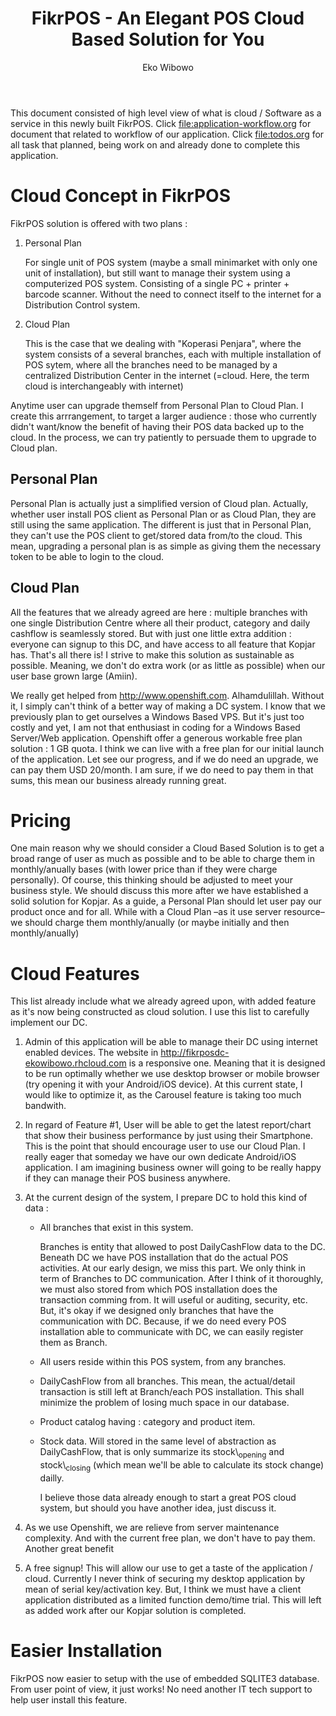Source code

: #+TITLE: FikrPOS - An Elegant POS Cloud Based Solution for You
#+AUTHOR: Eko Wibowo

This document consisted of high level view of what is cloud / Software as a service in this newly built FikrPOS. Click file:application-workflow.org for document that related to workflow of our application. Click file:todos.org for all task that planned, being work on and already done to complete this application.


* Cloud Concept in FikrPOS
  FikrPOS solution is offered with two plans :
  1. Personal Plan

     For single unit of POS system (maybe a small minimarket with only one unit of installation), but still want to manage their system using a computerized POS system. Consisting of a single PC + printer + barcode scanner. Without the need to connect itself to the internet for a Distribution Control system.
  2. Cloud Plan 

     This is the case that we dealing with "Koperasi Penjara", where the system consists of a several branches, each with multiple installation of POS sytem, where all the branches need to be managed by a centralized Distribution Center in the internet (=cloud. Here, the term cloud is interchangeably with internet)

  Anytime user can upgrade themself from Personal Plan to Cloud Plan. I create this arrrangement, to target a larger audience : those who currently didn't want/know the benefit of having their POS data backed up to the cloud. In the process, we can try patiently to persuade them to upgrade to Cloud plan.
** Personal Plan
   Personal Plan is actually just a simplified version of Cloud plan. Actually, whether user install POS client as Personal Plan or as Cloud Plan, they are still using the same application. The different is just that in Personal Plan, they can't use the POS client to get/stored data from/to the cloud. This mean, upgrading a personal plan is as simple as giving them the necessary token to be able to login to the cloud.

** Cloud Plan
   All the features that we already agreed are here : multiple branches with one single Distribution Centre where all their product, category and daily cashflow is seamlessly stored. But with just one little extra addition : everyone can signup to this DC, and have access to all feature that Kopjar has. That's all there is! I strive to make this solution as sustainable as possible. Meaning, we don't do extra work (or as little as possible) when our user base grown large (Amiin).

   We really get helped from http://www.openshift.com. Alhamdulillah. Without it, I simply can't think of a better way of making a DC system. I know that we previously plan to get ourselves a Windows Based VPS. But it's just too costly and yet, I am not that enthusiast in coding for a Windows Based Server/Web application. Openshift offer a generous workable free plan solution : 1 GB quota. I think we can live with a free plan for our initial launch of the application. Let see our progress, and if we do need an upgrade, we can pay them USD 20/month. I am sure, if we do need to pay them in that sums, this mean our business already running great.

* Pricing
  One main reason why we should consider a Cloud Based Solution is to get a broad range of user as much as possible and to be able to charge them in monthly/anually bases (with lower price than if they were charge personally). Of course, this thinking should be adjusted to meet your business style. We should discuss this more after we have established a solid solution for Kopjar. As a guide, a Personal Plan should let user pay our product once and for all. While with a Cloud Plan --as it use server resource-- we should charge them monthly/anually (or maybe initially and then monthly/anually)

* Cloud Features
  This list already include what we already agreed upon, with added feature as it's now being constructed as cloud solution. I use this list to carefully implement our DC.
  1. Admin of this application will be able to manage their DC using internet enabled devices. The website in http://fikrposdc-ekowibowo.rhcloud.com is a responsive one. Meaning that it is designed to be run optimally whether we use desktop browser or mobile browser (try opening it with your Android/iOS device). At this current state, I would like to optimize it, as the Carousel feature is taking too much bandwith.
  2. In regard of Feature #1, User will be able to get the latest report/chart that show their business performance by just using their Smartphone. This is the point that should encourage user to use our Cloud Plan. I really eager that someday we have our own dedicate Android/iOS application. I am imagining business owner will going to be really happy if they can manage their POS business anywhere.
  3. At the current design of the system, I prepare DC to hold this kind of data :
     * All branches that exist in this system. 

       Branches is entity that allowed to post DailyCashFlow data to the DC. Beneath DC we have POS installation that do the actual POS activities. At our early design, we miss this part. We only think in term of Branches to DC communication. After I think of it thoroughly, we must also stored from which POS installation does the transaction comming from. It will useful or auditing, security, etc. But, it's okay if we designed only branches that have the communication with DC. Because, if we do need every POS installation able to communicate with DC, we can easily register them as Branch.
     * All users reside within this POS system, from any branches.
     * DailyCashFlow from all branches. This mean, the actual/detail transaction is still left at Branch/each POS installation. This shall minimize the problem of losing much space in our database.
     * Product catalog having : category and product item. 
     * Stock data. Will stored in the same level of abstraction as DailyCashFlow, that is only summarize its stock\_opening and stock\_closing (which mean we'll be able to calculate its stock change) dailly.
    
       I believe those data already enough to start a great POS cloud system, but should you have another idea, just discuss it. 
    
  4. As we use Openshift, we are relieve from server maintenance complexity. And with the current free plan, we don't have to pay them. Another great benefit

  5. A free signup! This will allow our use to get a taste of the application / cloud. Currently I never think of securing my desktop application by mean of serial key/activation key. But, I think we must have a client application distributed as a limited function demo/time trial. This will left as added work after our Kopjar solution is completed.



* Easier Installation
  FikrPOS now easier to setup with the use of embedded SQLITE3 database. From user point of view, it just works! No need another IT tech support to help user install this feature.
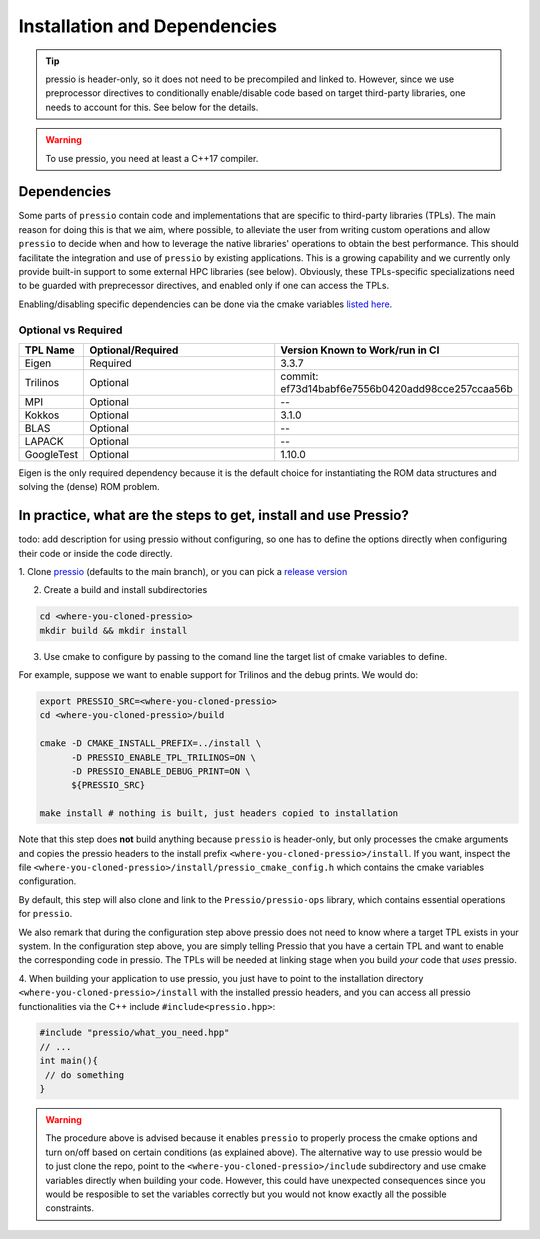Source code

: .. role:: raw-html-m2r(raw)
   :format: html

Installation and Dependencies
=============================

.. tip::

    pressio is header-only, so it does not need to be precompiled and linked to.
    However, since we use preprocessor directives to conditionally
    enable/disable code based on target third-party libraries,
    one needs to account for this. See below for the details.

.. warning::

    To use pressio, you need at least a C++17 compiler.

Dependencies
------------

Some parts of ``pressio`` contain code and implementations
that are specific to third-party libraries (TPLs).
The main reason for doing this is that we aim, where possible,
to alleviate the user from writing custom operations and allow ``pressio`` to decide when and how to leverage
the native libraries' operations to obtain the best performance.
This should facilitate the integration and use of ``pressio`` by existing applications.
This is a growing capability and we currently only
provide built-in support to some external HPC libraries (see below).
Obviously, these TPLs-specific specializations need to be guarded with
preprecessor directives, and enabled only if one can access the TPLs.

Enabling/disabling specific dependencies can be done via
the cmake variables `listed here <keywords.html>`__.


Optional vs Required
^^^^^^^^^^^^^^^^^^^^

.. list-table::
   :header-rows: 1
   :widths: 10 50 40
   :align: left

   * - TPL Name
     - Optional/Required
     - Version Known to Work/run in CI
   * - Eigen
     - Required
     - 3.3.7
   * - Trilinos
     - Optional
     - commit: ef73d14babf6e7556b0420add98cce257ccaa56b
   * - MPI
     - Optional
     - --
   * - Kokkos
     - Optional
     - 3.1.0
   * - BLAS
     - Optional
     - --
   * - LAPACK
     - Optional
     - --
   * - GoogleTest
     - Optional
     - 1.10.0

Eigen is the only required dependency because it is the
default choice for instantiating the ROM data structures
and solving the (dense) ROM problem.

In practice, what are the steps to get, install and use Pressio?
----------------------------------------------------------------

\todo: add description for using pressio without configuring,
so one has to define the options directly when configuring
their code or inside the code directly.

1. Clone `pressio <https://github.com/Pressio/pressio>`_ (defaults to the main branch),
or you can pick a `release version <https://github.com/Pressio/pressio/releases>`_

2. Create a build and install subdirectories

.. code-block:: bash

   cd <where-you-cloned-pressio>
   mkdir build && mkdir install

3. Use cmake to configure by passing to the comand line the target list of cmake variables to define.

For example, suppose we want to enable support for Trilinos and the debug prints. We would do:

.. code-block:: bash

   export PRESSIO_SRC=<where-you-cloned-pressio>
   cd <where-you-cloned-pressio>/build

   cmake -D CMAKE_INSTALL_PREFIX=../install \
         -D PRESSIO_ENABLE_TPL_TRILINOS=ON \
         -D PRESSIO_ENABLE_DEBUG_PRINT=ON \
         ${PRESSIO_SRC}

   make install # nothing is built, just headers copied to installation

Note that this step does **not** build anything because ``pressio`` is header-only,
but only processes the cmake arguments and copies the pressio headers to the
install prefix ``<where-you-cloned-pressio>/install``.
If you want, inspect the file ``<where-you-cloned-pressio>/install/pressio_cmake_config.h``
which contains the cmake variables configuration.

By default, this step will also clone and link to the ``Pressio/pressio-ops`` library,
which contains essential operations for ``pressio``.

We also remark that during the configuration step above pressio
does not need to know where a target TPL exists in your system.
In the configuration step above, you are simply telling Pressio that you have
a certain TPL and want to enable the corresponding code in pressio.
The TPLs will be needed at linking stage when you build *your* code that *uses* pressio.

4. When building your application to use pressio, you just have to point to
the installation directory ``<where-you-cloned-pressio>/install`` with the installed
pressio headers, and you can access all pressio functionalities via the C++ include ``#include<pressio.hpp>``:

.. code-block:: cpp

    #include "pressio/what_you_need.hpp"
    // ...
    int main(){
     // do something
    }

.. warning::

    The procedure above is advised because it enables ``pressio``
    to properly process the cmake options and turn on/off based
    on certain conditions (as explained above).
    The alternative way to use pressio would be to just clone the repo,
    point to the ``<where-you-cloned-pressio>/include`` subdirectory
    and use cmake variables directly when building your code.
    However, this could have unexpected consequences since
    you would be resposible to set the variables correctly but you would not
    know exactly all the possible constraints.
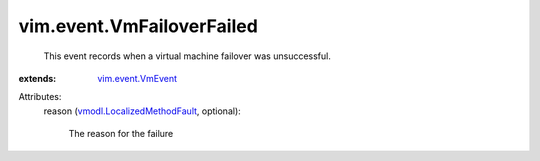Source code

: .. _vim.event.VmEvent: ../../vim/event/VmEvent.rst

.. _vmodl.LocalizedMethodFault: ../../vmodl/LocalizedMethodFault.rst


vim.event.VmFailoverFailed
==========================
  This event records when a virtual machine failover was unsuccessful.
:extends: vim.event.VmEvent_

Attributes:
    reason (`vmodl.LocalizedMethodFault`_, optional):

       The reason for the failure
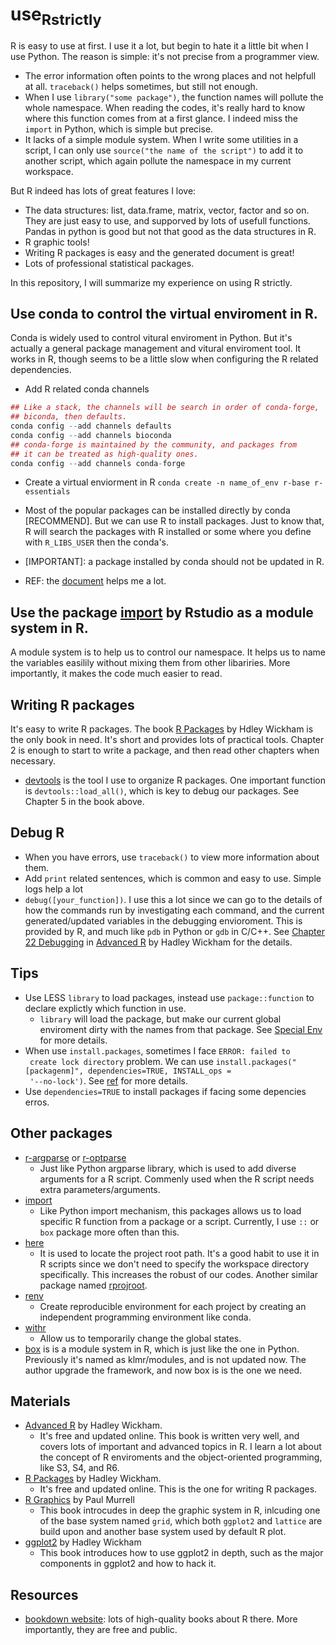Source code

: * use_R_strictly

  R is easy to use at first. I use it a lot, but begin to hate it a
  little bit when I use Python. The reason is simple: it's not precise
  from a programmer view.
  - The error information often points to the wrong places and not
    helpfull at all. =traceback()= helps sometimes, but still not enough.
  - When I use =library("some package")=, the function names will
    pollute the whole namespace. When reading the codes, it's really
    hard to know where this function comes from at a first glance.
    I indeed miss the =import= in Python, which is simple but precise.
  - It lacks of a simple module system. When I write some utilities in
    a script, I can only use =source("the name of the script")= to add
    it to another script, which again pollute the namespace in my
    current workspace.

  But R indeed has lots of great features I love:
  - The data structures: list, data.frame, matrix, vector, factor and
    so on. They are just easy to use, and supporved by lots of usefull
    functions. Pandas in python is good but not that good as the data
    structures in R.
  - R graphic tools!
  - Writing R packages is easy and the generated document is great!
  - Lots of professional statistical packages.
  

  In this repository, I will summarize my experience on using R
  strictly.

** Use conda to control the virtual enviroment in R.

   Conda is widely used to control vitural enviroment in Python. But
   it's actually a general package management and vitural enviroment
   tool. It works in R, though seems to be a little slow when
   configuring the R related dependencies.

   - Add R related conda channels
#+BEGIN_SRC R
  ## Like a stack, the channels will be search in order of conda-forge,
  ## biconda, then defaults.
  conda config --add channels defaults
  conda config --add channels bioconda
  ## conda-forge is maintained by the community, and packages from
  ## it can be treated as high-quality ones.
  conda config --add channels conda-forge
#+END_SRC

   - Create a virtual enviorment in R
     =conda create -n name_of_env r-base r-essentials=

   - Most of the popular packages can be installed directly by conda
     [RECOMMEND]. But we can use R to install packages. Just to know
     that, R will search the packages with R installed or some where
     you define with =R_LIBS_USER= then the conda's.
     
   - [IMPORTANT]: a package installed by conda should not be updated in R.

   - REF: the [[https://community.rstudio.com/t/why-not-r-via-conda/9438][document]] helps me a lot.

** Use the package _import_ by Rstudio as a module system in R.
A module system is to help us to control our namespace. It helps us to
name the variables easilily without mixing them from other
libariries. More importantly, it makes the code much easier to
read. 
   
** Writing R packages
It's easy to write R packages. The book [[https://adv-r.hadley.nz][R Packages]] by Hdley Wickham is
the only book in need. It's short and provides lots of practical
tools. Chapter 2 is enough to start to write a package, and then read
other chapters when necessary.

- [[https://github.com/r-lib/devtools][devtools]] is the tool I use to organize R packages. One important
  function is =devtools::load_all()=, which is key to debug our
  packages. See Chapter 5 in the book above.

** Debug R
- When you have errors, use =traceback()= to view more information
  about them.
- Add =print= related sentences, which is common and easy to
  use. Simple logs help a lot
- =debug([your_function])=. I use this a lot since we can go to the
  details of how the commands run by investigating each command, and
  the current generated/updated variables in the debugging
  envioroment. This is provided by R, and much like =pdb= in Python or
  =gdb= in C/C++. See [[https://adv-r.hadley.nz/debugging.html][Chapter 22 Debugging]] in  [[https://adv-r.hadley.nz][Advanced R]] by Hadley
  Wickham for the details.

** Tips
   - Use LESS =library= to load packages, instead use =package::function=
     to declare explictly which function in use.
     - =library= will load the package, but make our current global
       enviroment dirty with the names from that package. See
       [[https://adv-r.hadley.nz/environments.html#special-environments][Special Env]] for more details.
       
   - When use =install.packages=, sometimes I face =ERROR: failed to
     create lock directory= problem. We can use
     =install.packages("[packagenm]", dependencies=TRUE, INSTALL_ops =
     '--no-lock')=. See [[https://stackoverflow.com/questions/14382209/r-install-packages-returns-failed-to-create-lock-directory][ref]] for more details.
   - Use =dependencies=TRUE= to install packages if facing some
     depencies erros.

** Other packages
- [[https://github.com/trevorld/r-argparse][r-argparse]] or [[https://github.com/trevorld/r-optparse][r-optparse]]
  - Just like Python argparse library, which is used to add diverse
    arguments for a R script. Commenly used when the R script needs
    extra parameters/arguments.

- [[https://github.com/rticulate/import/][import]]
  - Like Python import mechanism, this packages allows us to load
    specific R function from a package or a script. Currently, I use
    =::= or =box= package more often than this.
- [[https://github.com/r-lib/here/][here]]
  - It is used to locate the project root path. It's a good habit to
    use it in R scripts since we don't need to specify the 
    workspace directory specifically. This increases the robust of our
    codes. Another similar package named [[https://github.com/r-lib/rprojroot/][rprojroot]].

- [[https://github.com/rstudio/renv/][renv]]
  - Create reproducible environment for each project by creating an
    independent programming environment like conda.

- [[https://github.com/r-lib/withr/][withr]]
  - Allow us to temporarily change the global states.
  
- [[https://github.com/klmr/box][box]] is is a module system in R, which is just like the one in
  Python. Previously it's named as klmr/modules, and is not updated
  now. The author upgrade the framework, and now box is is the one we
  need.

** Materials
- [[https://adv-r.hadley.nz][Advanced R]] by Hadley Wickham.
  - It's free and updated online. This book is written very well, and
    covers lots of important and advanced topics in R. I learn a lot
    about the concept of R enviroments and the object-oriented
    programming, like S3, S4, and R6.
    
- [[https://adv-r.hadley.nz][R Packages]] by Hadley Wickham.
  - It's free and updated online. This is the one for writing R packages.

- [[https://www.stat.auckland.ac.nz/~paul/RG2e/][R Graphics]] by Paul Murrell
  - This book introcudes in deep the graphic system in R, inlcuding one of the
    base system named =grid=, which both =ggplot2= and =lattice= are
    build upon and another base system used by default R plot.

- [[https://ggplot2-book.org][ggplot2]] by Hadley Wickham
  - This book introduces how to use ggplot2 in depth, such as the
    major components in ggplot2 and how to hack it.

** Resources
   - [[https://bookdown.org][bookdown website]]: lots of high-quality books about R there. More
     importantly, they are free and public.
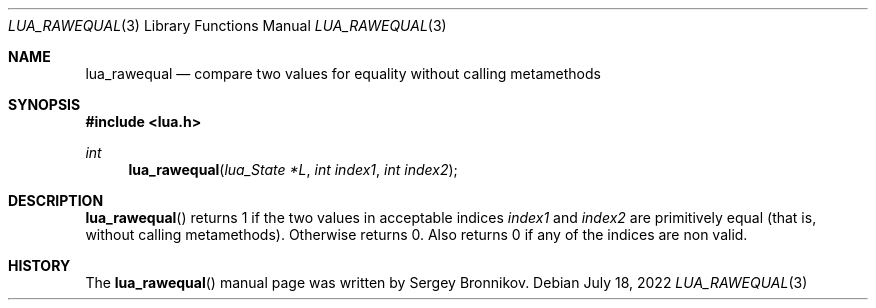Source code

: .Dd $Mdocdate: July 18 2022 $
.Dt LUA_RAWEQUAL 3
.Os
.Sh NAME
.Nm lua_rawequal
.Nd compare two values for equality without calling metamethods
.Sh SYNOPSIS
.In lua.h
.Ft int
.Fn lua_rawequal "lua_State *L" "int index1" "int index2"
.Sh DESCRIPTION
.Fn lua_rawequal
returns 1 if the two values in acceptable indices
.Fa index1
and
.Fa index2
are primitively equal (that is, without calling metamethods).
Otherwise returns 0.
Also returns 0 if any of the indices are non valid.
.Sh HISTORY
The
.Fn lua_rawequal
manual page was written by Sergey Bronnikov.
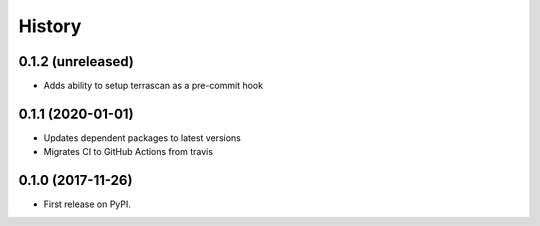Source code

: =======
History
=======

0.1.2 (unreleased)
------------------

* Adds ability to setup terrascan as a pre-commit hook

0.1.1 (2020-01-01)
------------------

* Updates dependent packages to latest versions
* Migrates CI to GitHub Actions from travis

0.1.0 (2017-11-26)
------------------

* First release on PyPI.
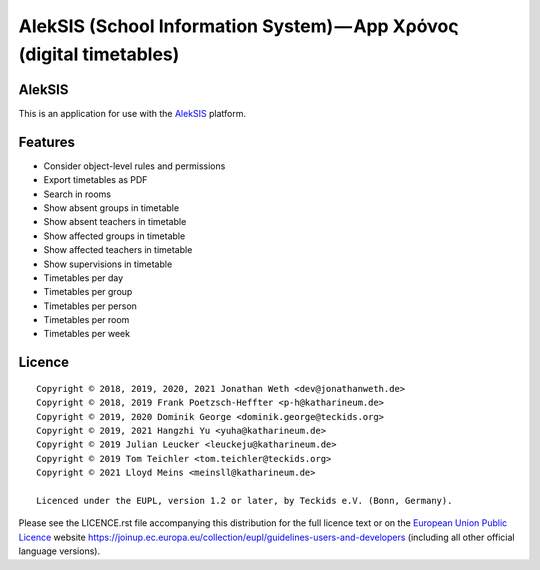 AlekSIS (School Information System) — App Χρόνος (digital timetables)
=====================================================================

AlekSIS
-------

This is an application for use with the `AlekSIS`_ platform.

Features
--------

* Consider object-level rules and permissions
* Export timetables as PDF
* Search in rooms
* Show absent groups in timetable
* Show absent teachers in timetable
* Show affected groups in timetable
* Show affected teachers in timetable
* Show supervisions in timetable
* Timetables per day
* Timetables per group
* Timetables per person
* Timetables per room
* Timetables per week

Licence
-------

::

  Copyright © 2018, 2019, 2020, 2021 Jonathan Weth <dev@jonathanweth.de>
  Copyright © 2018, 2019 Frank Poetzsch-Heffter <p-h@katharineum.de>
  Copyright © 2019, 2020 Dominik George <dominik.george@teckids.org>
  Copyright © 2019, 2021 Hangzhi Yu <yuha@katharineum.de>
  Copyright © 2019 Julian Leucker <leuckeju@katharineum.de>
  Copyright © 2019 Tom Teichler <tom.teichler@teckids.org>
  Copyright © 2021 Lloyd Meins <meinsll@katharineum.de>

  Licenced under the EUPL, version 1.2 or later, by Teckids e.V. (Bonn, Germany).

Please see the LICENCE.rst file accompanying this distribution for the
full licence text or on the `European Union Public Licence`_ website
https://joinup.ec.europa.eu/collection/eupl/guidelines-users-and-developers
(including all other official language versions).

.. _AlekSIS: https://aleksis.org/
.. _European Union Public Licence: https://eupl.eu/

==*==

_Goal of the exercise_
Reproduce the lines word for word, starting at the one holding "Copyright © 2018, 2019 Frank" and ending at the final line of the material above.

_Answer section_
  Copyright © 2018, 2019 Frank Poetzsch-Heffter <p-h@katharineum.de>
  Copyright © 2019, 2020 Dominik George <dominik.george@teckids.org>
  Copyright © 2019, 2021 Hangzhi Yu <yuha@katharineum.de>
  Copyright © 2019 Julian Leucker <leuckeju@katharineum.de>
  Copyright © 2019 Tom Teichler <tom.teichler@teckids.org>
  Copyright © 2021 Lloyd Meins <meinsll@katharineum.de>

  Licenced under the EUPL, version 1.2 or later, by Teckids e.V. (Bonn, Germany).

Please see the LICENCE.rst file accompanying this distribution for the
full licence text or on the `European Union Public Licence`_ website
https://joinup.ec.europa.eu/collection/eupl/guidelines-users-and-developers
(including all other official language versions).

.. _AlekSIS: https://aleksis.org/
.. _European Union Public Licence: https://eupl.eu/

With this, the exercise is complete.